Vector DB and RAG infrastructure

In a RAG application, the vector DB is a separate single-point-of-failure that almost nobody monitors: a search can return an empty array, and the user will just get “the model is acting dumb today”, without a visible error.

Notifly covers this with three layers:

1. Active TCP/HTTP monitoring of the vector DB

Most popular vector-DBs expose /health or at least an open port. Set up an active monitor:

// Qdrant Cloud
{
  "kind": "http",
  "target": "https://your-cluster.qdrant.tech:6333/healthz",
  "intervalSec": 60,
  "alertMessage": "Qdrant не отвечает — RAG будет возвращать пустые ответы"
}

// Self-hosted Weaviate
{
  "kind": "http",
  "target": "https://weaviate.example.com/v1/.well-known/ready",
  "intervalSec": 60,
  "consecutiveFails": 3
}

// Pinecone (status API)
{
  "kind": "http",
  "target": "https://status.pinecone.io/api/v2/status.json",
  "intervalSec": 120
}

// Self-hosted with Postgres+pgvector
{
  "kind": "postgres",
  "target": "vec.example.com:5432",
  "intervalSec": 60
}

See the full list of supported kinds in the monitors.

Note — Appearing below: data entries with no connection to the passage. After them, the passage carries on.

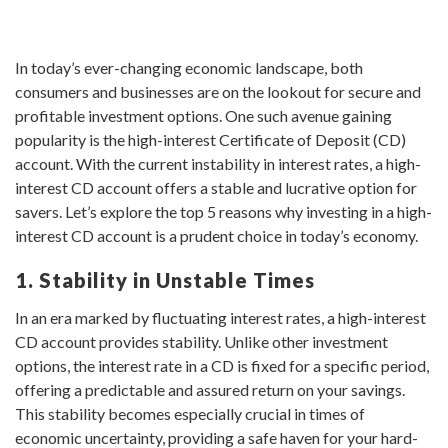
In today’s ever-changing economic landscape, both
consumers and businesses are on the lookout for secure and
profitable investment options. One such avenue gaining
popularity is the high-interest Certificate of Deposit (CD)
account. With the current instability in interest rates, a high-
interest CD account offers a stable and lucrative option for
savers. Let’s explore the top 5 reasons why investing in a high-
interest CD account is a prudent choice in today’s economy.
1. Stability in Unstable Times
In an era marked by fluctuating interest rates, a high-interest
CD account provides stability. Unlike other investment
options, the interest rate in a CD is fixed for a specific period,
offering a predictable and assured return on your savings.
This stability becomes especially crucial in times of
economic uncertainty, providing a safe haven for your hard-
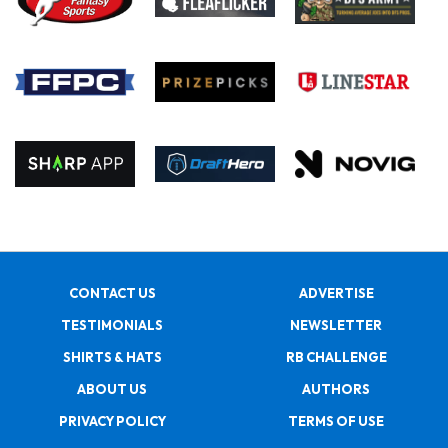
CONTACT US
ADVERTISE
TESTIMONIALS
NEWSLETTER
SHIRTS & HATS
RB CHALLENGE
ABOUT US
AUTHORS
PRIVACY POLICY
TERMS OF USE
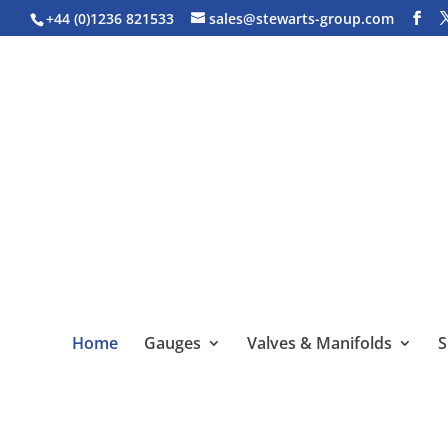
+44 (0)1236 821533
sales@stewarts-group.com
Home
Gauges
Valves & Manifolds
S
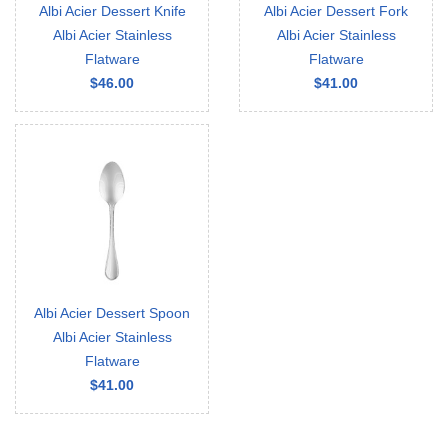
Albi Acier Dessert Knife
Albi Acier Dessert Fork
Albi Acier Stainless
Albi Acier Stainless
Flatware
Flatware
$46.00
$41.00
Albi Acier Dessert Spoon
Albi Acier Stainless
Flatware
$41.00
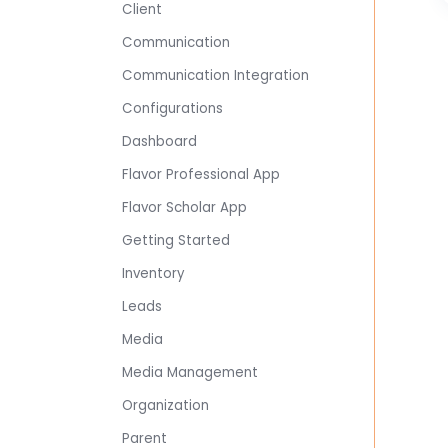
Client
Communication
Communication Integration
Configurations
Dashboard
Flavor Professional App
Flavor Scholar App
Getting Started
Inventory
Leads
Media
Media Management
Organization
Parent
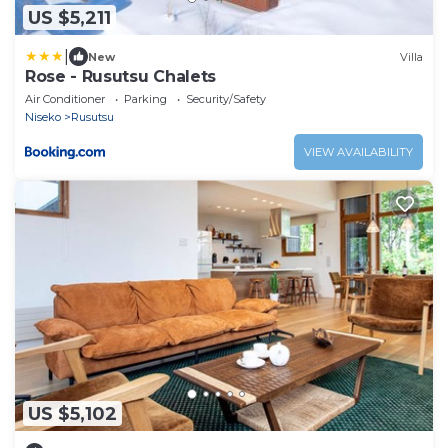
US $5,211
|
New
Villa
Rose - Rusutsu Chalets
Air Conditioner
Parking
Security/Safety
Niseko
Rusutsu
VIEW AVAILABILITY
US $5,102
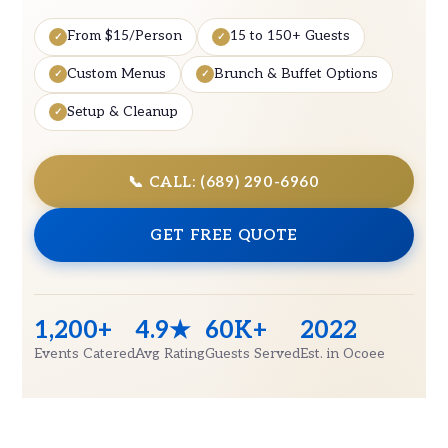
From $15/Person
15 to 150+ Guests
Custom Menus
Brunch & Buffet Options
Setup & Cleanup
📞 CALL: (689) 290-6960
GET FREE QUOTE
1,200+
4.9★
60K+
2022
Events Catered
Avg Rating
Guests Served
Est. in Ocoee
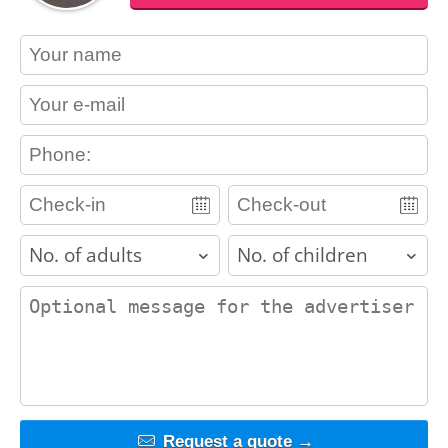
contact_name
contact_email
contact_phone
adults
children
contact_message
Request a quote →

2. End-to-end check of a real query

/health is green, but the collection is corrupted / the request quota is exhausted? A small cloud function with a timer-trigger that performs a real search and compares the number of results:

import os, requests, time
from qdrant_client import QdrantClient

q = QdrantClient(url=os.environ["QDRANT_URL"], api_key=os.environ["QDRANT_KEY"])

CANARY_VEC   = [0.0] * 1536          # any stable vector
EXPECTED_MIN = 5                     # we know the collection has > 5 chunks

def handler(event, context):
    t0 = time.time()
    try:
        hits = q.search(collection_name="docs", query_vector=CANARY_VEC, limit=10)
    except Exception as e:
        notify("❌ Qdrant search", f"{type(e).__name__}: {e}", 9)
        return {"statusCode": 200}
    ms = int((time.time() - t0) * 1000)
    if len(hits) < EXPECTED_MIN:
        notify("⚠️ Qdrant пустые результаты",
               f"Получено {len(hits)} (ожидалось ≥ {EXPECTED_MIN}) за {ms} мс",
               priority=8)
    elif ms > 1500:
        notify("⏱️ Qdrant медленно",
               f"Поиск занял {ms} мс. Проверьте размер индекса и шарды.",
               priority=6)
    return {"statusCode": 200}

def notify(t, m, prio):
    requests.post(f"{os.environ['NOTIFLY_URL']}/message",
                  params={"token": os.environ["NOTIFLY_TOKEN"]},
                  json={"title": t, "message": m, "priority": prio},
                  timeout=5)

Same approach for Weaviate (client.query.get(...)), Pinecone (index.query(...)) and pgvector (SELECT ... <-> $1 LIMIT 10).

3. Heartbeat from the indexing pipeline

Indexing (crawling → embeddings → upsert) usually runs on a cron. If it fails at night, search quality will already be poor during the day, but nobody will notice.

Create a heartbeat with intervalSec slightly larger than your cron-job period. Ping it at the very end of a successful run:

*/30 * * * * /usr/local/bin/reindex.sh && curl -fsS "$REINDEX_PING_URL" -o /dev/null

Any missed ping — and within intervalSec + graceSec you get a push “indexing didn’t complete”.

4. Alert on chunk count drift

A useful signal: the collection has “shrunk” by 10x — almost certainly someone reindexed into the wrong collection. Check hourly:

prev = int(open("/tmp/qdrant-count.txt").read() or 0) if os.path.exists("/tmp/qdrant-count.txt") else 0
cur  = q.get_collection("docs").points_count

if prev and abs(cur - prev) / max(prev, 1) > 0.5:
    notify("⚠️ Qdrant: drift",
           f"Размер коллекции: {prev} → {cur}", priority=8)

open("/tmp/qdrant-count.txt", "w").write(str(cur))

What to put in the alert text

collection/index name;
last successful indexing (timestamp);
size before/after, latency, error class;
link to your vector DB dashboard (Qdrant Web UI, Pinecone Console, etc.).